Yes, we keep traditions like communion – this is symbolic and reminds us of what Jesus has done, challenges us, convicts us and inspires us. It helps us to take Jesus seriously – and we’ve been commanded to do it by Jesus Himself. We celebrate Easter, Christmas, and Pentecost. We keep the church calendar, to keep us orientated around a different story.
But there have to be serious questions asked.
What is the role of litergy in this? It sounds traditional, it sounds religious and often it only serves to confuse unbelievers with its language, to separate us from the world and to make us more religious, more legalistic and stuck in the realms of tradition. It is in danger of becoming something ‘for church’ only and which doesn’t connect us at all with reality.
I’m not calling for an end to liturgy – it can help people connect with God, very clearly, and can be very powerful and moving – but in the light of this the questions need to be asked.
Why do we keep liturgies, and what can we do with them to make them more accessible? Are they just a religious tradition, are they necessary for us to connect with God and do they help us to live out our faith practically in the world we live in? Or do they make us more religious, more distant from the world we live in, and make us irrelivant? And if people do experience God through them, then how can we use them yet not alienate people or make people feel like they are stuck in a religion from the past or that is irrelivant to their lives now?

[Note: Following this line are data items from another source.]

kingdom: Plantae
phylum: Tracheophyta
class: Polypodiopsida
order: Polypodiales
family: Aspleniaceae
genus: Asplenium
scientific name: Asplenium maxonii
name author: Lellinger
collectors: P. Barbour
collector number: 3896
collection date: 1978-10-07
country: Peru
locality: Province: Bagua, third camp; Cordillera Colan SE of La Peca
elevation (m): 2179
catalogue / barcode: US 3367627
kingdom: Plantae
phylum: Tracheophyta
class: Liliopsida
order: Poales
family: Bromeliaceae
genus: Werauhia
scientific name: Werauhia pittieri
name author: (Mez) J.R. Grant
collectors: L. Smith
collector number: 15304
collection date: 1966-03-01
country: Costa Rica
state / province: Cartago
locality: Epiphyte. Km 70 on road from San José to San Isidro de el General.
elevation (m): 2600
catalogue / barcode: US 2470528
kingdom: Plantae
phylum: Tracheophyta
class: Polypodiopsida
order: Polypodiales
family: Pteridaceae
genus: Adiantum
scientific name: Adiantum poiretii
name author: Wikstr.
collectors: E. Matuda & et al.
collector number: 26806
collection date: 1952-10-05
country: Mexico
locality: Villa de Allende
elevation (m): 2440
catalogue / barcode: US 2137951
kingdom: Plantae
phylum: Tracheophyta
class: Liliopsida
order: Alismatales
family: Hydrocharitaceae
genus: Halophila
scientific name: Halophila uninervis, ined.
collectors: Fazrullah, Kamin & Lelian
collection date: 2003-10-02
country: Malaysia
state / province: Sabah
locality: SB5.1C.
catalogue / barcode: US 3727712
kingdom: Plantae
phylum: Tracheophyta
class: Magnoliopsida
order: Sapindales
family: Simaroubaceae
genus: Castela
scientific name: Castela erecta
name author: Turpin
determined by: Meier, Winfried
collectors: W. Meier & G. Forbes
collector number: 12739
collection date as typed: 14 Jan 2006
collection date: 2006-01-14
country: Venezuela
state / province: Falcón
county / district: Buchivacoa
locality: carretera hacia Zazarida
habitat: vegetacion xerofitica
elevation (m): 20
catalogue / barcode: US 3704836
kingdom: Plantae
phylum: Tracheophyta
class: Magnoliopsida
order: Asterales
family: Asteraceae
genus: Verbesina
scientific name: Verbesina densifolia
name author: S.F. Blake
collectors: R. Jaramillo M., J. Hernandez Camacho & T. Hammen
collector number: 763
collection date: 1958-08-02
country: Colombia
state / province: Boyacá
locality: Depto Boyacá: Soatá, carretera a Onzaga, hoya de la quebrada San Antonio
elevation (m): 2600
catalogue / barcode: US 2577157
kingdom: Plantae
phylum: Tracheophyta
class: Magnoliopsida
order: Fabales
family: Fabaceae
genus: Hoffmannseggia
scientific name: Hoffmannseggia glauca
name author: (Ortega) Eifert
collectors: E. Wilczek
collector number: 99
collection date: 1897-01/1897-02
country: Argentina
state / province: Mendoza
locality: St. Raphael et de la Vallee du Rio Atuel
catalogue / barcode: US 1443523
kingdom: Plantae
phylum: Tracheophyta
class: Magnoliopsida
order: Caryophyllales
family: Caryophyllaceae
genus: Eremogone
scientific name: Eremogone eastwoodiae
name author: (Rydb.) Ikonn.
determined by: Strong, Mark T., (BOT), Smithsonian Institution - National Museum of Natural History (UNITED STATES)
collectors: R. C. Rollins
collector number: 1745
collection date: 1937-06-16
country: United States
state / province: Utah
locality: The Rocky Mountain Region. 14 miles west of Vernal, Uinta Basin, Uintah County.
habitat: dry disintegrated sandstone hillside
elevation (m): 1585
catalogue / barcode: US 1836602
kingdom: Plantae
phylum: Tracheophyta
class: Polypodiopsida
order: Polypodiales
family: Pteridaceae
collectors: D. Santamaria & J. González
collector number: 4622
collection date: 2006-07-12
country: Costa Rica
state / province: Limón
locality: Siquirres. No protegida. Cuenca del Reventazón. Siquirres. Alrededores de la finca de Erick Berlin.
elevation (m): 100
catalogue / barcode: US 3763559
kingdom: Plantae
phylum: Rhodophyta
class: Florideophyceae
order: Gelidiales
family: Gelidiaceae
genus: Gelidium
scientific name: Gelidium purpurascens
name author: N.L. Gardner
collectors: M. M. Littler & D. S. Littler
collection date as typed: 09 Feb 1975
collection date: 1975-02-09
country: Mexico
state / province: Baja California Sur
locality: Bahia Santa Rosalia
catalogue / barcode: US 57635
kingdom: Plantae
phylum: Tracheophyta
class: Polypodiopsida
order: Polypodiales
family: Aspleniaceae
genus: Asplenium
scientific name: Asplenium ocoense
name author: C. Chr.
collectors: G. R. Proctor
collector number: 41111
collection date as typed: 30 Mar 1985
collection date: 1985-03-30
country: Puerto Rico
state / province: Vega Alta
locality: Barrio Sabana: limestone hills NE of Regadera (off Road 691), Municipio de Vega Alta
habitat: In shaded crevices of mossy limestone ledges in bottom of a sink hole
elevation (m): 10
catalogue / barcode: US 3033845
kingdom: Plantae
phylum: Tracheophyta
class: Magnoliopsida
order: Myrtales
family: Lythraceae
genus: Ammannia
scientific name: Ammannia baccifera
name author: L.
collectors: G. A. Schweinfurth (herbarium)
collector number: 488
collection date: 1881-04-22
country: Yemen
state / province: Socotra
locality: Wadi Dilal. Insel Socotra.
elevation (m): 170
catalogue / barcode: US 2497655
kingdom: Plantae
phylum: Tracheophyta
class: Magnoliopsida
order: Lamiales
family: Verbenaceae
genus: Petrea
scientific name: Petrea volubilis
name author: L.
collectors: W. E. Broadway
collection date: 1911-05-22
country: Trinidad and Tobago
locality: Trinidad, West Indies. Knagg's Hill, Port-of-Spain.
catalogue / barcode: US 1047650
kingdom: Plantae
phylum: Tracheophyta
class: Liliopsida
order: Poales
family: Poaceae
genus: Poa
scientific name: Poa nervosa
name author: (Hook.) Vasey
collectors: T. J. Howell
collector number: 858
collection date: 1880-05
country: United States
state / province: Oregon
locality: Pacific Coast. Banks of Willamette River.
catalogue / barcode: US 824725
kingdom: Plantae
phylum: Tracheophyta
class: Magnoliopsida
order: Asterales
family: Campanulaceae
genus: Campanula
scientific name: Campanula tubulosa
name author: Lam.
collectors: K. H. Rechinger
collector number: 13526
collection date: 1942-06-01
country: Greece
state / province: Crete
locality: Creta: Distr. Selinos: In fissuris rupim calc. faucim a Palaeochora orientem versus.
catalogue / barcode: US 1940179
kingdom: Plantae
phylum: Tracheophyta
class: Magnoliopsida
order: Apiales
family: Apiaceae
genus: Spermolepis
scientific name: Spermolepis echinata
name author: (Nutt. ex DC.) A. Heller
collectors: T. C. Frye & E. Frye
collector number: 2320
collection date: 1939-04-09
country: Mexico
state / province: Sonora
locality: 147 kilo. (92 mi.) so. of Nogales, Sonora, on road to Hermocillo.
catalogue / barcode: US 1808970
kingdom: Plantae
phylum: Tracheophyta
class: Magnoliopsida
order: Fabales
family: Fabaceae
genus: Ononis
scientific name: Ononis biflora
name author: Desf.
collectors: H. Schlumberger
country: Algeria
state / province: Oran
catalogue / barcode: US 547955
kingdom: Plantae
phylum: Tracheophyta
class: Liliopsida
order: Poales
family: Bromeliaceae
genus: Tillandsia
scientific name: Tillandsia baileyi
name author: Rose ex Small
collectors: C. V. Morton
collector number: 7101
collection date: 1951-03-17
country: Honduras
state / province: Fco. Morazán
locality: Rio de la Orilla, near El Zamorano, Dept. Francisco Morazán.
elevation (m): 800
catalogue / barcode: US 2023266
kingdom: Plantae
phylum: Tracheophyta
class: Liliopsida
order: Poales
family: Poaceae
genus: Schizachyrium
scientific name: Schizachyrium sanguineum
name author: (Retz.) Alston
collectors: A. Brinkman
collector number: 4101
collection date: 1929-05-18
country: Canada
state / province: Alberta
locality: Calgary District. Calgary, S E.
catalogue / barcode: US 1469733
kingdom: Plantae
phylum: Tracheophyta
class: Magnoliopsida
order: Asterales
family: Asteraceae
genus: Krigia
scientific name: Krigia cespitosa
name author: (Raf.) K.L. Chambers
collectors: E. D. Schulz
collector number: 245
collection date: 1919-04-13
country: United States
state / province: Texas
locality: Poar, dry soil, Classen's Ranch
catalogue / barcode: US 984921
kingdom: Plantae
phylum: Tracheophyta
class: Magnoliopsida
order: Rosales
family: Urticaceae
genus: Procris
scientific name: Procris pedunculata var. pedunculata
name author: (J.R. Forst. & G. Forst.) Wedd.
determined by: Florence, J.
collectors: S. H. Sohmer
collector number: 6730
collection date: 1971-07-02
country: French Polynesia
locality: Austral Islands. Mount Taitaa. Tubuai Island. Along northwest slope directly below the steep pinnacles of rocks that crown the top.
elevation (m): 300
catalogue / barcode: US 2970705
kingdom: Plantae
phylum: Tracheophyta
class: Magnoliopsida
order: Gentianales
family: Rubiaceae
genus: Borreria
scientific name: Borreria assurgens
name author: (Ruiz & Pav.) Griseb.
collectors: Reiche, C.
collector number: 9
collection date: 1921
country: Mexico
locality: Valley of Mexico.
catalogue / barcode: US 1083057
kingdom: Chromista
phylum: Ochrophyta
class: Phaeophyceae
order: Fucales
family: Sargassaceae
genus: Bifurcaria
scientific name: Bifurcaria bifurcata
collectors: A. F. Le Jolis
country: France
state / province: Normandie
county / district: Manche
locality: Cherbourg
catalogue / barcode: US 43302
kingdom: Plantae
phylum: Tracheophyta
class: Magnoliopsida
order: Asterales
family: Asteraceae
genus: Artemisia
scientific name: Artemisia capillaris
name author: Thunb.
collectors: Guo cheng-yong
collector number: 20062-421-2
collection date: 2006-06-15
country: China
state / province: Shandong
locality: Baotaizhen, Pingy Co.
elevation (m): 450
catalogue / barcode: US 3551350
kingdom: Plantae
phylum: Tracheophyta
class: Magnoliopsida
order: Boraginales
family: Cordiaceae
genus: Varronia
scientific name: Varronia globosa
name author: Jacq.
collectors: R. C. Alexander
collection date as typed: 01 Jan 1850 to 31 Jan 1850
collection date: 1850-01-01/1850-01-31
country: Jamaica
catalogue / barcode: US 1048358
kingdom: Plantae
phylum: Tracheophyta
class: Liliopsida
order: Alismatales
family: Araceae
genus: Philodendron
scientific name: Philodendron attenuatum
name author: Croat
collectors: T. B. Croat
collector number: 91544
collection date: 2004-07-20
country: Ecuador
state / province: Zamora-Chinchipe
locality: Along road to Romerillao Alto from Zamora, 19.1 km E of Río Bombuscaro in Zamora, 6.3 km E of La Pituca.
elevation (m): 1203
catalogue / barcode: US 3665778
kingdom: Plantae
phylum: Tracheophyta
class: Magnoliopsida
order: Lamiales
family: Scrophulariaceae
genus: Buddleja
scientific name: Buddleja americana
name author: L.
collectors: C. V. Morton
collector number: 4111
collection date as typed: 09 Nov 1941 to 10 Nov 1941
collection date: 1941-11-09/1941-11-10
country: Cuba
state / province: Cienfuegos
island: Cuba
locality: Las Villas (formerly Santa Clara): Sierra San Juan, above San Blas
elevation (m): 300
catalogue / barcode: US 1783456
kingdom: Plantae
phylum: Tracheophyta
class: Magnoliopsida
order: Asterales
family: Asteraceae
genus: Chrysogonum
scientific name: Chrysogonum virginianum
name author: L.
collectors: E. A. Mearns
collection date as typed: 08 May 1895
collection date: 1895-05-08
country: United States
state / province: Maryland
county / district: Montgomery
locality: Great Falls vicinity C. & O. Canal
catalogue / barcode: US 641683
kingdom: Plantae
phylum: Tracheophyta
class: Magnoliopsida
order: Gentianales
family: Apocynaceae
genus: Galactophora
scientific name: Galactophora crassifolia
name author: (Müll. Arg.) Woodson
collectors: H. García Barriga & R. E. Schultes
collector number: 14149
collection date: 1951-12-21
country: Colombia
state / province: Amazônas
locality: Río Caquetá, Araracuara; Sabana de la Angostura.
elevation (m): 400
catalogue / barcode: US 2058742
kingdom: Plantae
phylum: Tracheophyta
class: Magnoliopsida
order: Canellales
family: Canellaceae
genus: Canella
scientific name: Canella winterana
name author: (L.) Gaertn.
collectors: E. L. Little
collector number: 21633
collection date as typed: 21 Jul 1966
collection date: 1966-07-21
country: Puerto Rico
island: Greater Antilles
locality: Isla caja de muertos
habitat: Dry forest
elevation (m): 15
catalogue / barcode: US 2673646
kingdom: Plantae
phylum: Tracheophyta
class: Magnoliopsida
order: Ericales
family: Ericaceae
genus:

One thing is very clear though. As clear as day.
Jesus doesn’t want his followers to be members of a religion.
End of. He doesn’t want us to separate the spiritual and the sacred from our everyday lives.
He doesn’t want us to distinguish use phrases like ‘in church’ and ‘in the world’ to separate them as if they are different. Life is about following Jesus, all of life can be sacred, God is involved in every single part of our lives.
Rob Bell made a good point in his sermon, when he asked the question of why we commission people who are leading churches or becoming missionaries, but not commission people starting a new job in a non-Christian environment, where they will equally be serving God and missionaries?
Jesus says there is no difference between the two, and so should we.
Christianity is not meant to be a religion.In any sense. Jesus wants an end to that.
Following Him is not meant to be a religion. Not at all, never should have been and never should be.
Jesus is a way of life, not a religion to be a part of. Church in the same way is not an institution, tradition or exclusive group.
Its not a club to be joined or a posse to be a part of. Its a community of followers of Jesus, meeting together to learn how to live an everyday life for Jesus and serving and blessing each other, supporting each other in that life, and helping people engage with reality as followers of Jesus. Open and ready to welcome new people who are exploring this new way of life, whatever their background or history. Living, serving and acting in love, peace, grace, mercy, forgiveness and with justice, in harmony and at peace with each other.
It makes so much more sense doesn’t it?
Getting rid of religion and making our faith, purely and simply, a way of life that is relevant and important in everything we do.
And church as a community of these people learning this way together and supporting and serving each other as they try to do this, a place where we learn more about how to do this life, and and end to legalism, rules and religion causing problems and restrictions.
A faith and a community much more how Jesus imagined for us and practiced with His followers.
Church in the best and truest – and non-religious – sense.